15 dakikadır dolabın karşısında dikiliyordum. Sene başından beri -biliyorum daha bir ay bile olmadı- ilk kez gezmeye gidecektim sonuçta. Boş boş yatmayı ne kadar sevsemde benim için yanlızlık dünyadaki en zor şeylerden biriydi.
Sonunda ne giyeceğimi seçtiğimde 10 dakikam da ona gitmişti. Telefonuma uzanıp saate baktığımda 12'ye 5 kaldığını gördüm. Şansıma zamanlamayı güzel tutturmuştum. Gözlüğümü takıp anahtarımı aldım ve uyuyan kediye baktım. Bir şey olmazdı sanırım,ama dönerken ona kesinlikle yemek bulmalıydım.
Şimdilik mama kabına biraz süt koydum ve üstüne ekmek doğradıktan sonra yavaş adımlarla dışarı çıktım.

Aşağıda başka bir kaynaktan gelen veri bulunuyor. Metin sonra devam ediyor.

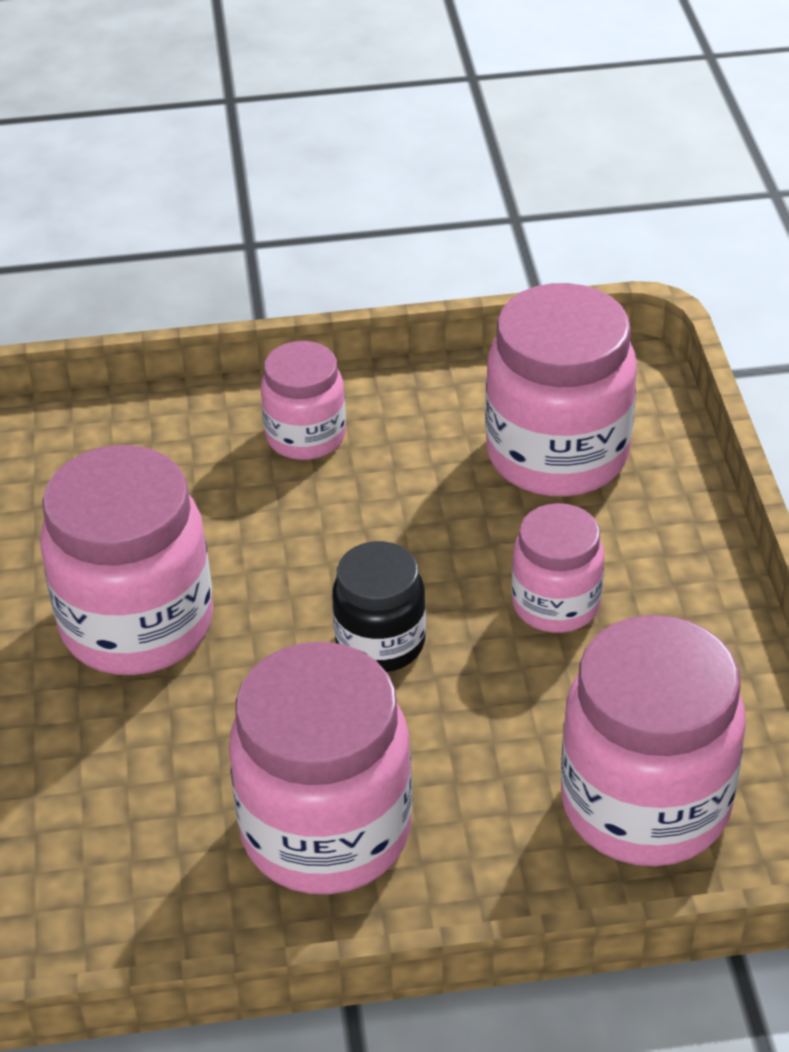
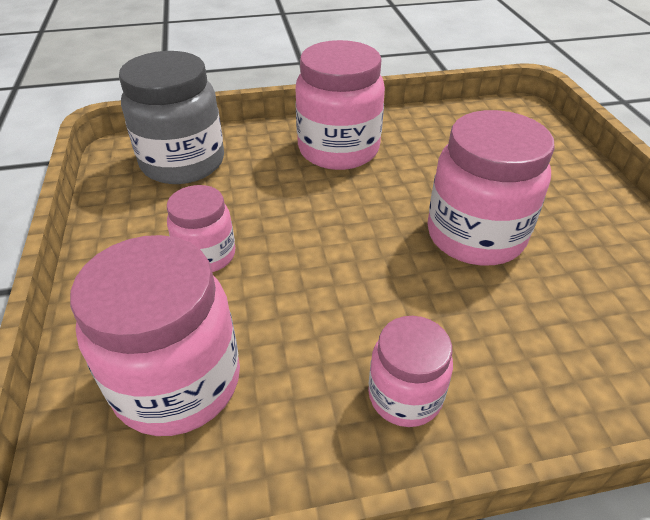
camera: 175 degrees right, 0 degrees up
(380, 643) = (320, 230): black jar -> none
(645, 804) = (183, 163): pink jar -> grey jar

Bugün güneş tüm gücüyle etrafı ısıtıyordu, günlerdir süren kuru soğuktan sonra bu hava güzel hissettirmişti.
Ağustosun sonlarında olduğumuz için daha fazla soğuk olmadan bir kez daha güneşi görmek de güzeldi.
Duvara yaslandım ve Jungkook'u beklemeye başladım.
Nereye gideceğimize dair hiçbir fikrim yoktu, keşke Hoseok aradığında sorsaydım diye düşündüm.
O sırada telefonum çaldı ve arayanın üvey annem olduğunu gördüm, yüzümdeki tebessümle beraber telefonu açtım.
"Hey,nasılsın tatlım?"
"İyiyim Lena,siz nasılsınız, gecenin bu saatinde ne yapıyorsunuz?"
"Babanla yemeğe çıkmıştık,yeni geldik,inanabiliyor musun şuana kadar ilk kez pintilik yapmadı."
"Benim babam olduğuna emin miyiz,bir kontrol et istersen."
Telefondan babamın kahkahası gelince gülümsedim.
"İyi kazanıyorum bu aralar." dedi babam.
"Hatta banka hesabındaki parada da bir artış görebilirsin bakacak olursan."
"Gerek yoktu baba yeterince gönderiyorsun zaten, biriktirecek param bile kalıyor, çok teşekkür ederi-"
"Sus bakalım Venny,hediyeye itiraz edilmez." dedi Lena.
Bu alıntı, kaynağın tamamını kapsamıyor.